■ Passage shown
------------

For Failure-to-Investigate/Call Expert Witness Claims (Rule 3.850(e)(2))

  • Plead prejudice clearly (what the expert would have shown and why it matters).
  • If a hearing is granted:
    • At least 30 days before the hearing, name the expert(s) and provide any report to the court and the State.
    • If you cannot comply, move promptly for relief and show “good cause” (e.g., late funding, newly available testing, unavoidable delays).
  • Anticipate work-product concerns: The rule requires disclosure of “any report.” If no written report exists, consider a sworn summary from the expert; if one exists, disclosure is required.

For DNA-Testing Appeals (Rule 3.853(f))

  • Defendant’s appeal: 30 days from rendition of the final order.
  • State’s appeal: 15 days under Florida Rule of Appellate Procedure 9.140(c)(2).
  • Rehearing: A timely, authorized motion tolls rendition and therefore tolls the appeal time.
  • Final vs. nonfinal orders: Only final orders are immediately appealable; nonfinal orders should include language advising no immediate appeal lies.

------------

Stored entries
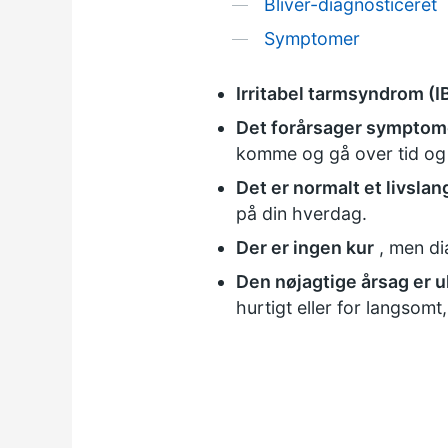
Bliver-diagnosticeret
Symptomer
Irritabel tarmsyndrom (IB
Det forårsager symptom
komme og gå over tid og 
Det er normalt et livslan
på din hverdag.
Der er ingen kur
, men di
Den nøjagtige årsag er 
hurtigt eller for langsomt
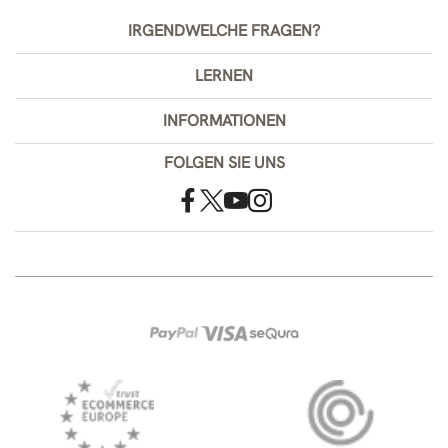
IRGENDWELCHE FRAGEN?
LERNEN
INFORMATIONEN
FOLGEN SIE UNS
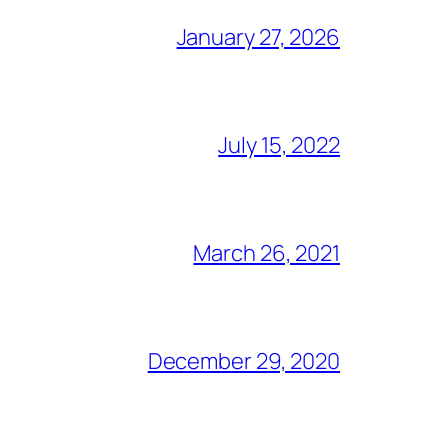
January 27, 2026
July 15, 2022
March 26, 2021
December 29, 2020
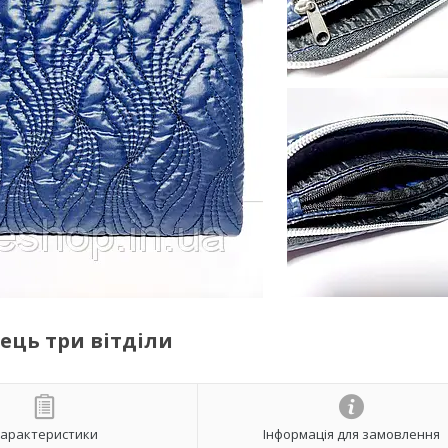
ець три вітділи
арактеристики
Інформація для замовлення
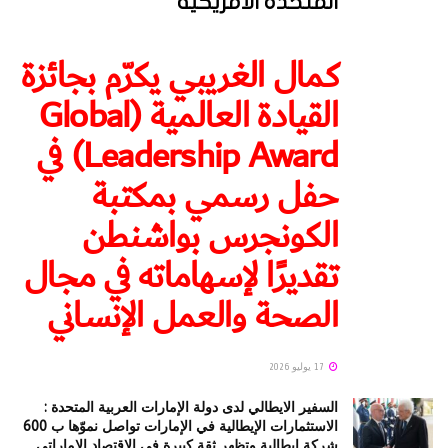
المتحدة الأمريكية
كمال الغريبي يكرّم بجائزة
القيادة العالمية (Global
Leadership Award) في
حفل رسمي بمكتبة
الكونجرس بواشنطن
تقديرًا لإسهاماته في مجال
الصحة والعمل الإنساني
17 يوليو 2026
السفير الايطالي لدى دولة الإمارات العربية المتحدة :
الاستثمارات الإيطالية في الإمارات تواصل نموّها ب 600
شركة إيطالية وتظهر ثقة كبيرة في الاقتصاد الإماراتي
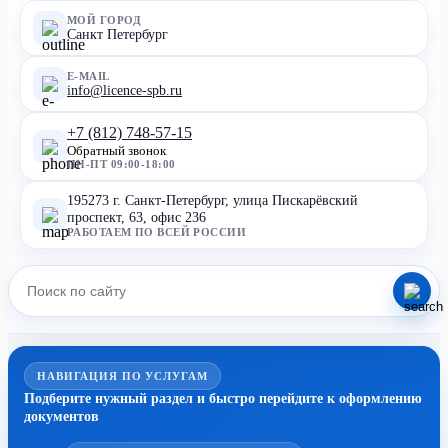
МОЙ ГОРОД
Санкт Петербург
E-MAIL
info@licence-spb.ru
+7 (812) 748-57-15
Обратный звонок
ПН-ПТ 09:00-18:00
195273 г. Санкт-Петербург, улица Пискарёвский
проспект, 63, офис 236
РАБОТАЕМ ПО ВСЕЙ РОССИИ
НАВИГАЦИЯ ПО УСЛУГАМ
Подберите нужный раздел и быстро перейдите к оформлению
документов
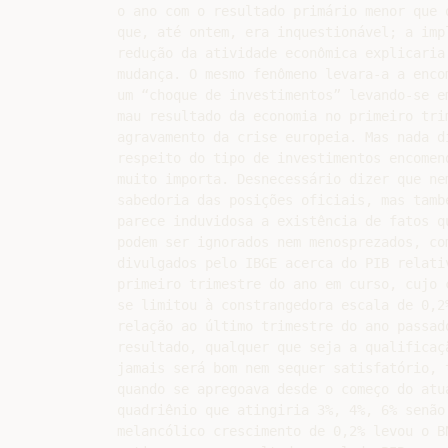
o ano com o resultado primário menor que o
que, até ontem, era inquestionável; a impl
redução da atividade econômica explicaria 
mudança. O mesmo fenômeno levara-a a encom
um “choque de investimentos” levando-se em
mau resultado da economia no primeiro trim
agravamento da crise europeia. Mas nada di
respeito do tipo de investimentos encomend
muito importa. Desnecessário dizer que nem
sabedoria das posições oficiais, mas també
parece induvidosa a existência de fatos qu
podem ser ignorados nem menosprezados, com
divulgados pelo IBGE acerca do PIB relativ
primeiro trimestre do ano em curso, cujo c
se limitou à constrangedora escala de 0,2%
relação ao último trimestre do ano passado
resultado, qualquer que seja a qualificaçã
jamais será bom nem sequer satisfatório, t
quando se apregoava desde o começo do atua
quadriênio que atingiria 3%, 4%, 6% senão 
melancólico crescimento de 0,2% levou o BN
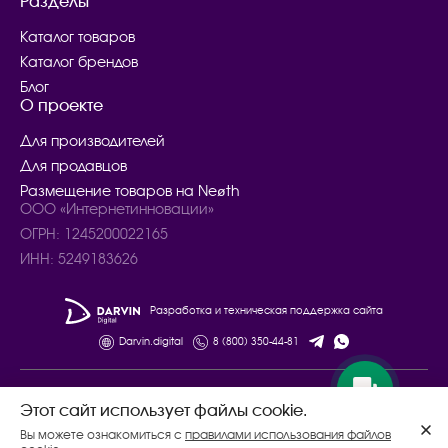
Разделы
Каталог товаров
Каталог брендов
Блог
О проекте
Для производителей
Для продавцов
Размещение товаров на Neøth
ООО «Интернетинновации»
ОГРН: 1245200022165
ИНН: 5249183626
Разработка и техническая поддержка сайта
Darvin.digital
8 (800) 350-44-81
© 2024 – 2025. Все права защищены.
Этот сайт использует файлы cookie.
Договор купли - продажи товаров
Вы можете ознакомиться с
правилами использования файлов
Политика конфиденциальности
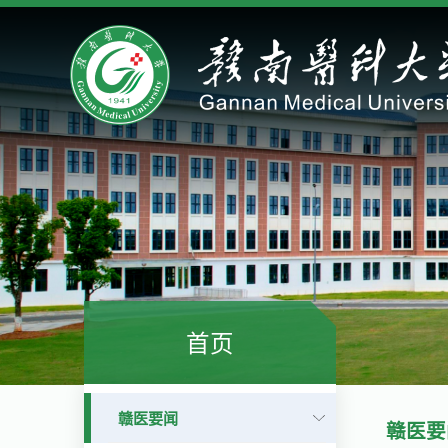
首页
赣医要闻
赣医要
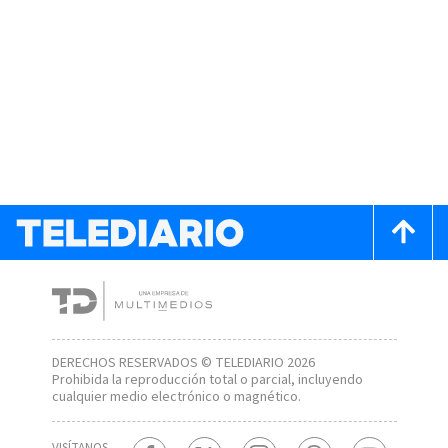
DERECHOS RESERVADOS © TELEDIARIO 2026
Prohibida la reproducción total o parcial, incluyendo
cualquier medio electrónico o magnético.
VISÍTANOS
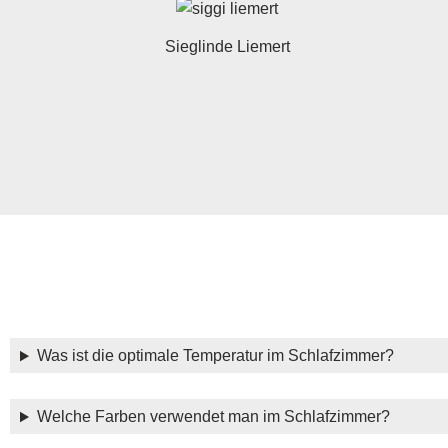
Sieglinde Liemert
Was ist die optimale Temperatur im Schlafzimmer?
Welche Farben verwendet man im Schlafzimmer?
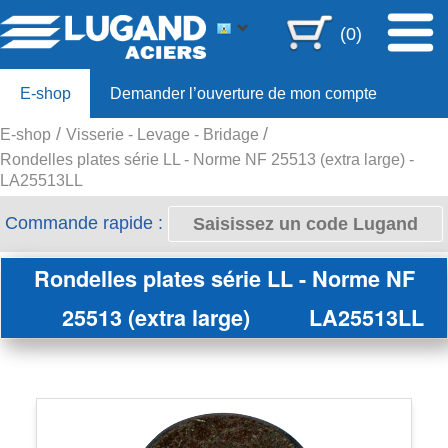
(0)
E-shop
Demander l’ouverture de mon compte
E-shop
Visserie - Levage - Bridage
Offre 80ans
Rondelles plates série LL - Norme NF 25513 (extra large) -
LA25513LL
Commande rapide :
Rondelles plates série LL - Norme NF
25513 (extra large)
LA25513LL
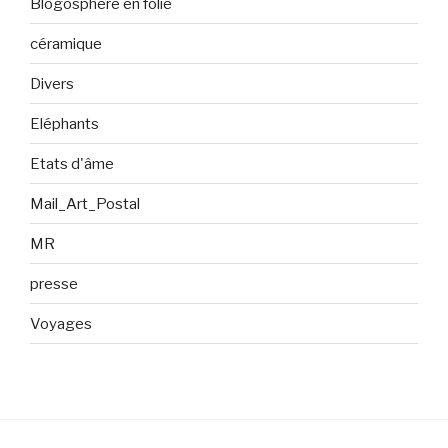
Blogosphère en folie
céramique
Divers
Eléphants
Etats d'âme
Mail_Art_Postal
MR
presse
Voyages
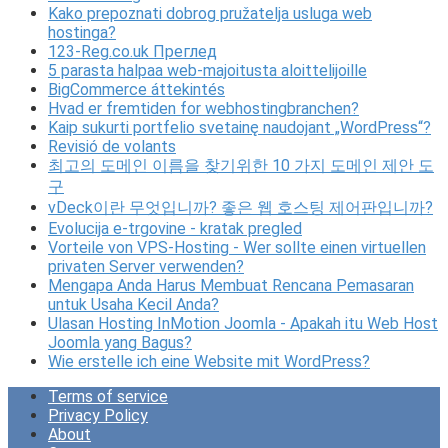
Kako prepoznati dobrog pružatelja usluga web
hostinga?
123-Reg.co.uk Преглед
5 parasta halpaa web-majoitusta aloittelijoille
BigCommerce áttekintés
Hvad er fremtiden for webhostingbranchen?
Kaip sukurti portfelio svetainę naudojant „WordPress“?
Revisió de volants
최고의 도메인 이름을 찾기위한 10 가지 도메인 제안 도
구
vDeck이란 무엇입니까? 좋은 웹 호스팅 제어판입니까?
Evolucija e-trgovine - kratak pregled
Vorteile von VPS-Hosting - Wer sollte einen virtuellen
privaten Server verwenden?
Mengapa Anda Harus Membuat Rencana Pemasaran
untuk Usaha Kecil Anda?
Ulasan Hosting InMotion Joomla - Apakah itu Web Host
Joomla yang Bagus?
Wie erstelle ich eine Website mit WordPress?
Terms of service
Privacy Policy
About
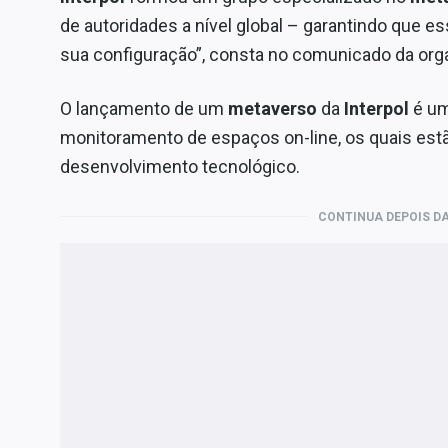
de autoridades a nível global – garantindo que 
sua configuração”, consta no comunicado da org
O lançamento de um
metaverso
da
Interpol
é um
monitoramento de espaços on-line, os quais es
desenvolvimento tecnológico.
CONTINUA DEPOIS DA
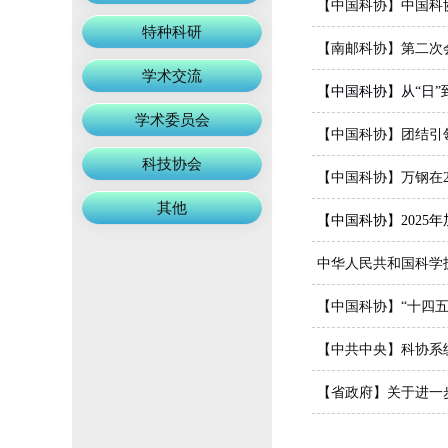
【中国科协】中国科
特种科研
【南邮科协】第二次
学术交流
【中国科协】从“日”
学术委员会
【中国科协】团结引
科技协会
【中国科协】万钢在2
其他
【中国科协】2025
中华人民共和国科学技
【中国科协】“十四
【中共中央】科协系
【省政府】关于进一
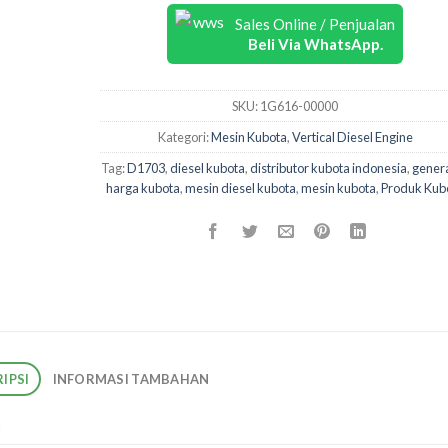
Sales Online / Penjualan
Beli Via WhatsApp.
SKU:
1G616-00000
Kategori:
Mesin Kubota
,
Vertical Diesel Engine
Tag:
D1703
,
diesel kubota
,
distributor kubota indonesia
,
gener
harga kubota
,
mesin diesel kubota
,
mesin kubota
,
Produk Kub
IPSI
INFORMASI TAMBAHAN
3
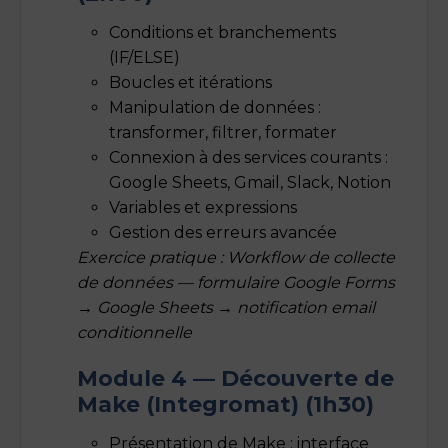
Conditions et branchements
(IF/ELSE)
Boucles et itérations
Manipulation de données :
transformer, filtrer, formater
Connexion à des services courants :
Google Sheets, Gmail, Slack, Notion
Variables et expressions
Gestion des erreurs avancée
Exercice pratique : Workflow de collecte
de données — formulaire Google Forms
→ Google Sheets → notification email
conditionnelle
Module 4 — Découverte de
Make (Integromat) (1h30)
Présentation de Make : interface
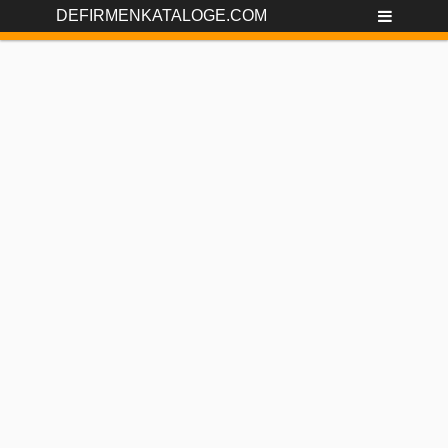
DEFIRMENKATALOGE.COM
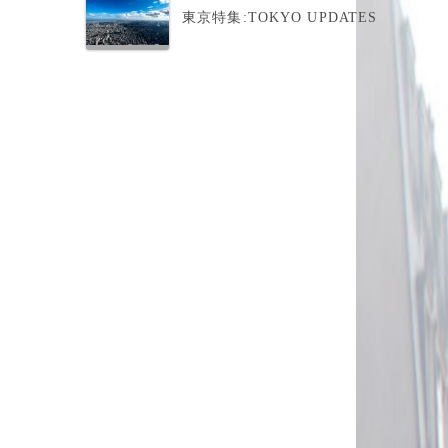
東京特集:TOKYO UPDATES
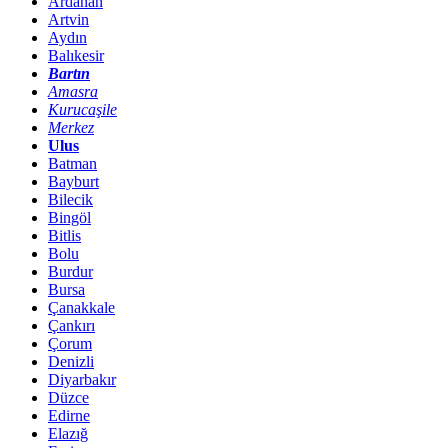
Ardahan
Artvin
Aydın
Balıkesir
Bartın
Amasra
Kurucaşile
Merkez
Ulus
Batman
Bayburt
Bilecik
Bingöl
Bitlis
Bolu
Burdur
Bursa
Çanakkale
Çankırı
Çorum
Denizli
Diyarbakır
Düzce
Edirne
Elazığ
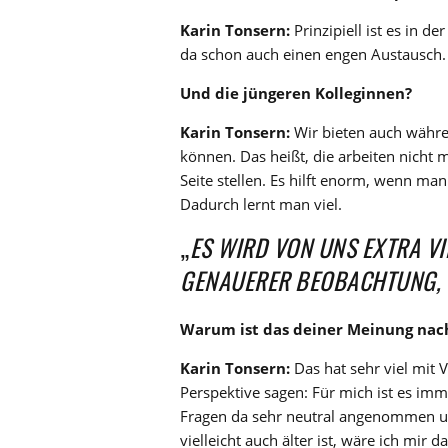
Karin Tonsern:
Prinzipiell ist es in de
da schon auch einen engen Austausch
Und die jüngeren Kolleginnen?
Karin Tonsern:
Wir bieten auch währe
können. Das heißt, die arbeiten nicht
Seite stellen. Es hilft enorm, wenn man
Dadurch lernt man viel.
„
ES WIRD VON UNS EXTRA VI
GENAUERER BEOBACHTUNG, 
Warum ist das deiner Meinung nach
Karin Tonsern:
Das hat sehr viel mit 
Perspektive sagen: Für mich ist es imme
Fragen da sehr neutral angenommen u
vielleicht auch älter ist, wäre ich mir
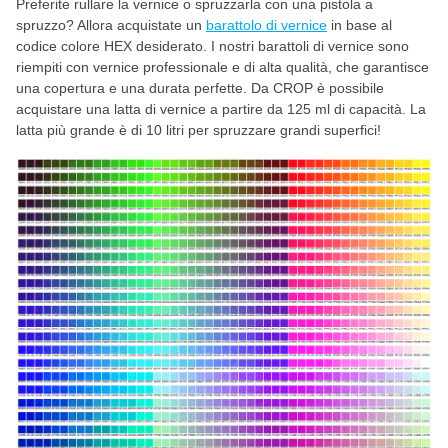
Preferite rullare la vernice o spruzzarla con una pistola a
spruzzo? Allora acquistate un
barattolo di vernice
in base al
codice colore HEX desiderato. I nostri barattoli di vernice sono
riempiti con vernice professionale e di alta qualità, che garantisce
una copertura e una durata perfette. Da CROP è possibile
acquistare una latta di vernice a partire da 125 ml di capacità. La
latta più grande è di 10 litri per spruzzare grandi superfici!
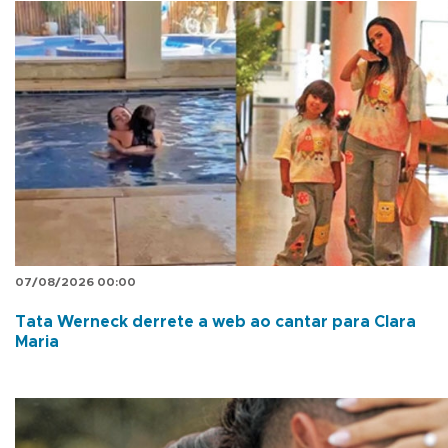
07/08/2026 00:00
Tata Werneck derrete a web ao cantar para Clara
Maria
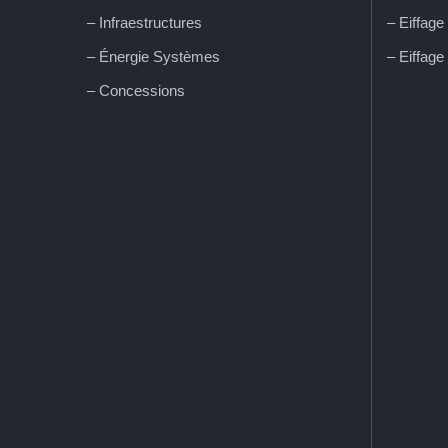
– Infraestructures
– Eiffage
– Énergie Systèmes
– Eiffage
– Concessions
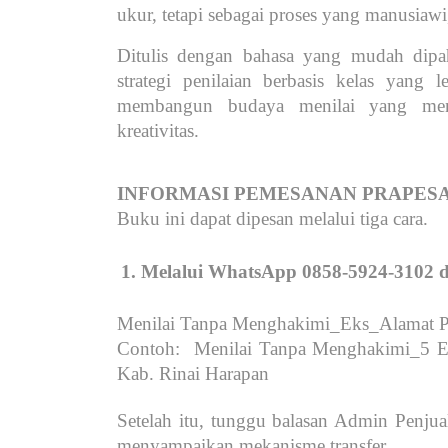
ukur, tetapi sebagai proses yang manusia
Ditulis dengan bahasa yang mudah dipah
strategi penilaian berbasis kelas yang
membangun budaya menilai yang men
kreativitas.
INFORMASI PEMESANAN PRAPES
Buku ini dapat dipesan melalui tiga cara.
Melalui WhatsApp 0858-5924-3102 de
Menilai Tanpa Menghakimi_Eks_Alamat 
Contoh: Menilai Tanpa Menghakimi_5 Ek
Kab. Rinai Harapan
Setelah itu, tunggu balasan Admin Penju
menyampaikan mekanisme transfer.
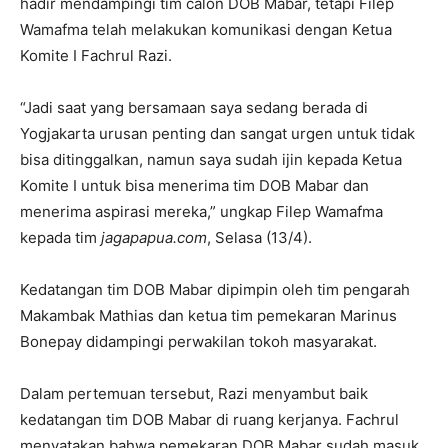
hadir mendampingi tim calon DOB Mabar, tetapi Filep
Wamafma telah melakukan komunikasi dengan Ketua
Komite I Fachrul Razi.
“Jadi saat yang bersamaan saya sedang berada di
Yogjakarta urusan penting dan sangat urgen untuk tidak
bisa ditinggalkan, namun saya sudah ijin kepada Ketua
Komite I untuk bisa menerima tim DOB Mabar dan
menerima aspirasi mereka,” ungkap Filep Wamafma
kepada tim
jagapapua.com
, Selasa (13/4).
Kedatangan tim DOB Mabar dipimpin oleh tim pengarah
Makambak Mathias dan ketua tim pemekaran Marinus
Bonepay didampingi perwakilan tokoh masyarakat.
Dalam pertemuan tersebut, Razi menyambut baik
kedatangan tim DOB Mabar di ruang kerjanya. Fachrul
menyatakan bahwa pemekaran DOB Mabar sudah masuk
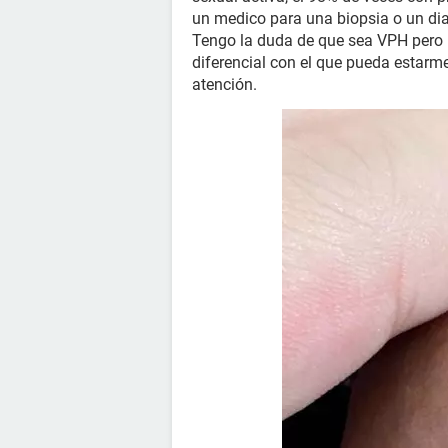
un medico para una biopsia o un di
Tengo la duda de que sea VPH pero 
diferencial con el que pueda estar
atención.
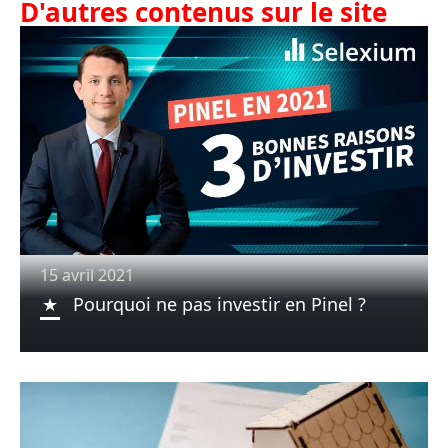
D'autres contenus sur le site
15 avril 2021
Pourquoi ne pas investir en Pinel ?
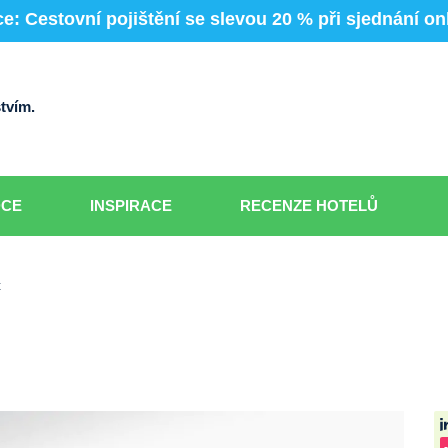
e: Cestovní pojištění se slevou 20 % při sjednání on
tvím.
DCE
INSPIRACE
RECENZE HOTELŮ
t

------------

■ Exercises to complete
1) Rewrite part of the rules passage, beginning at the words "For DNA-Testing Appeals" and stopping after "the appeal time.", with "rendition" replaced by "entry".
2) Summarize the rules passage in two sentences.
3) Give what follows the end of the rules passage.
The stored entries are material separate from the rules passage.

■ Responses in order
1)
For DNA-Testing Appeals (Rule 3.853(f))

  • Defendant’s appeal: 30 days from entry of the final order.
  • State’s appeal: 15 days under Florida Rule of Appellate Procedure 9.140(c)(2).
  • Rehearing: A timely, authorized motion tolls entry and therefore tolls the appeal time.

2) For claims that counsel failed to investigate or call an expert witness, prejudice must be pleaded clearly, and if a hearing is granted, the expert must be named and any report provided to the court and the State at least 30 days before the hearing, unless relief is promptly sought for good cause. For DNA-testing appeals, the defendant has 30 days from rendition of the final order and the State has 15 days; a timely, authorized rehearing motion tolls the appeal time, and only final orders are immediately appealable.

3)
Open Questions and Implementation Nuances

  • What qualifies as “any report”? The rule does not define the term. In practice, any written opinions, analyses, or summaries prepared by the expert should be disclosed. If the expert has not reduced opinions to writing, consider whether a declaration should be created to avoid disputes.
  • Good cause standard: The Court does not define “good cause.” Expect trial courts to consider diligence, materiality, funding constraints (especially for indigent defendants), and whether the delay prejudices the State or the court’s ability to conduct a fair hearing.
  • Retroactivity and pending cases: Procedural rule changes typically apply to proceedings occurring after the effective date, including pending cases as of that date. Practitioners should assume the 30-day expert disclosure requirement will govern evidentiary hearings held on or after January 1, 2026, even if the motion was filed earlier, unless a court orders otherwise for good cause.
  • Capital postconviction practice: These amendments affect Rule 3.850 (noncapital) and Rule 3.853. Rule 3.851 (capital) is not amended here, though similar pleading/disclosure concepts may be considered in future rulemaking.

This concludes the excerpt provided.